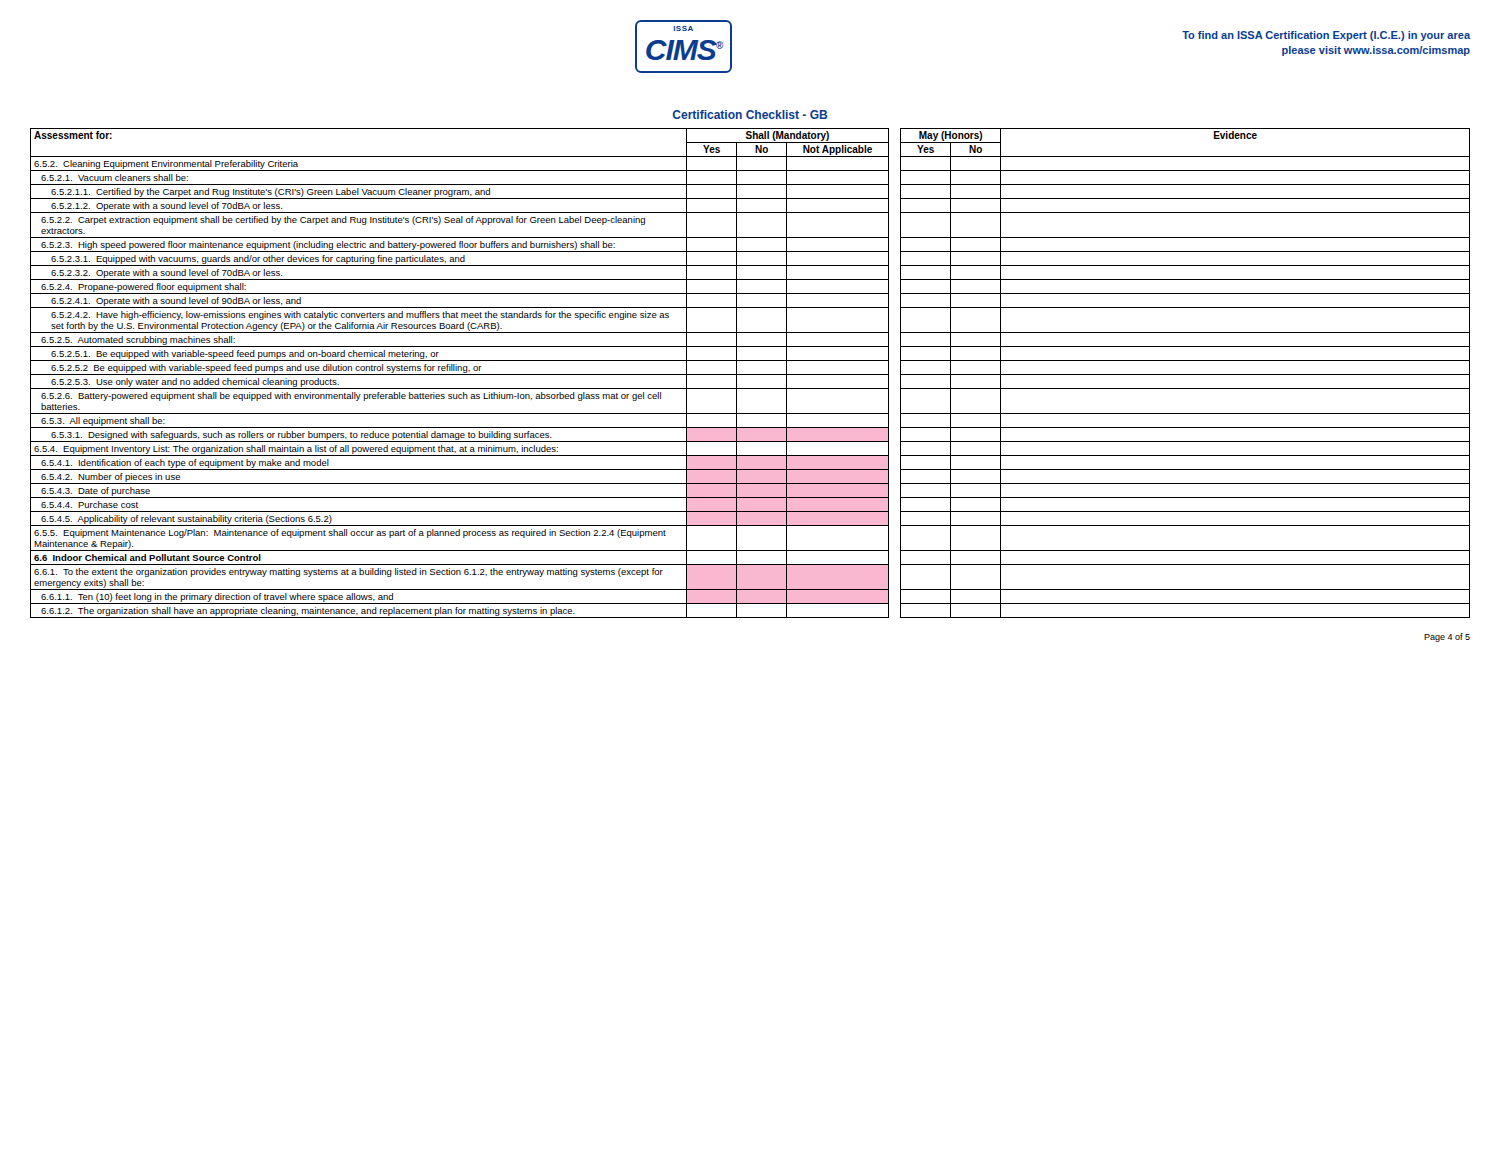ISSA
CIMS®
To find an ISSA Certification Expert (I.C.E.) in your area
please visit www.issa.com/cimsmap
Certification Checklist - GB
| Assessment for: | Shall (Mandatory) | | May (Honors) | Evidence |
| --- | --- | --- | --- | --- |
| Yes | No | Not Applicable | Yes | No |
| 6.5.2. Cleaning Equipment Environmental Preferability Criteria | | | | | | | |
| 6.5.2.1. Vacuum cleaners shall be: | | | | | | | |
| 6.5.2.1.1. Certified by the Carpet and Rug Institute's (CRI's) Green Label Vacuum Cleaner program, and | | | | | | | |
| 6.5.2.1.2. Operate with a sound level of 70dBA or less. | | | | | | | |
| 6.5.2.2. Carpet extraction equipment shall be certified by the Carpet and Rug Institute's (CRI's) Seal of Approval for Green Label Deep-cleaning extractors. | | | | | | | |
| 6.5.2.3. High speed powered floor maintenance equipment (including electric and battery-powered floor buffers and burnishers) shall be: | | | | | | | |
| 6.5.2.3.1. Equipped with vacuums, guards and/or other devices for capturing fine particulates, and | | | | | | | |
| 6.5.2.3.2. Operate with a sound level of 70dBA or less. | | | | | | | |
| 6.5.2.4. Propane-powered floor equipment shall: | | | | | | | |
| 6.5.2.4.1. Operate with a sound level of 90dBA or less, and | | | | | | | |
| 6.5.2.4.2. Have high-efficiency, low-emissions engines with catalytic converters and mufflers that meet the standards for the specific engine size as set forth by the U.S. Environmental Protection Agency (EPA) or the California Air Resources Board (CARB). | | | | | | | |
| 6.5.2.5. Automated scrubbing machines shall: | | | | | | | |
| 6.5.2.5.1. Be equipped with variable-speed feed pumps and on-board chemical metering, or | | | | | | | |
| 6.5.2.5.2 Be equipped with variable-speed feed pumps and use dilution control systems for refilling, or | | | | | | | |
| 6.5.2.5.3. Use only water and no added chemical cleaning products. | | | | | | | |
| 6.5.2.6. Battery-powered equipment shall be equipped with environmentally preferable batteries such as Lithium-Ion, absorbed glass mat or gel cell batteries. | | | | | | | |
| 6.5.3. All equipment shall be: | | | | | | | |
| 6.5.3.1. Designed with safeguards, such as rollers or rubber bumpers, to reduce potential damage to building surfaces. | | | | | | | |
| 6.5.4. Equipment Inventory List: The organization shall maintain a list of all powered equipment that, at a minimum, includes: | | | | | | | |
| 6.5.4.1. Identification of each type of equipment by make and model | | | | | | | |
| 6.5.4.2. Number of pieces in use | | | | | | | |
| 6.5.4.3. Date of purchase | | | | | | | |
| 6.5.4.4. Purchase cost | | | | | | | |
| 6.5.4.5. Applicability of relevant sustainability criteria (Sections 6.5.2) | | | | | | | |
| 6.5.5. Equipment Maintenance Log/Plan: Maintenance of equipment shall occur as part of a planned process as required in Section 2.2.4 (Equipment Maintenance & Repair). | | | | | | | |
| 6.6 Indoor Chemical and Pollutant Source Control | | | | | | | |
| 6.6.1. To the extent the organization provides entryway matting systems at a building listed in Section 6.1.2, the entryway matting systems (except for emergency exits) shall be: | | | | | | | |
| 6.6.1.1. Ten (10) feet long in the primary direction of travel where space allows, and | | | | | | | |
| 6.6.1.2. The organization shall have an appropriate cleaning, maintenance, and replacement plan for matting systems in place. | | | | | | | |
Page 4 of 5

________________

TASK REQUIREMENTS =>
The requested lines run from the one with "6.5.4.4. Purchase cost" through the last line of the records. Return them exactly.

PROBLEM SOLUTION =>
| 6.5.4.4. Purchase cost | | | | | | | |
| 6.5.4.5. Applicability of relevant sustainability criteria (Sections 6.5.2) | | | | | | | |
| 6.5.5. Equipment Maintenance Log/Plan: Maintenance of equipment shall occur as part of a planned process as required in Section 2.2.4 (Equipment Maintenance & Repair). | | | | | | | |
| 6.6 Indoor Chemical and Pollutant Source Control | | | | | | | |
| 6.6.1. To the extent the organization provides entryway matting systems at a building listed in Section 6.1.2, the entryway matting systems (except for emergency exits) shall be: | | | | | | | |
| 6.6.1.1. Ten (10) feet long in the primary direction of travel where space allows, and | | | | | | | |
| 6.6.1.2. The organization shall have an appropriate cleaning, maintenance, and replacement plan for matting systems in place. | | | | | | | |
Page 4 of 5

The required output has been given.